What is expected:
Render the lines below as a JSON list of strings, one string per line, with blank lines omitted and the pictures left out.

· · ·

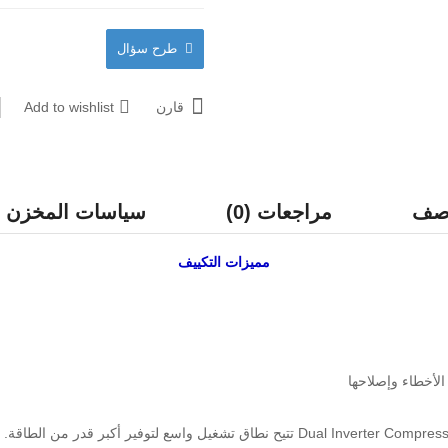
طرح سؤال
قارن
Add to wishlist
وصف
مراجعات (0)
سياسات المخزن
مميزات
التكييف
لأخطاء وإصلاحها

· · ·

Exercise response:
[
  "طرح سؤال",
  "قارن",
  "Add to wishlist",
  "وصف",
  "مراجعات (0)",
  "سياسات المخزن",
  "مميزات",
  "التكييف",
  "لأخطاء وإصلاحها"
]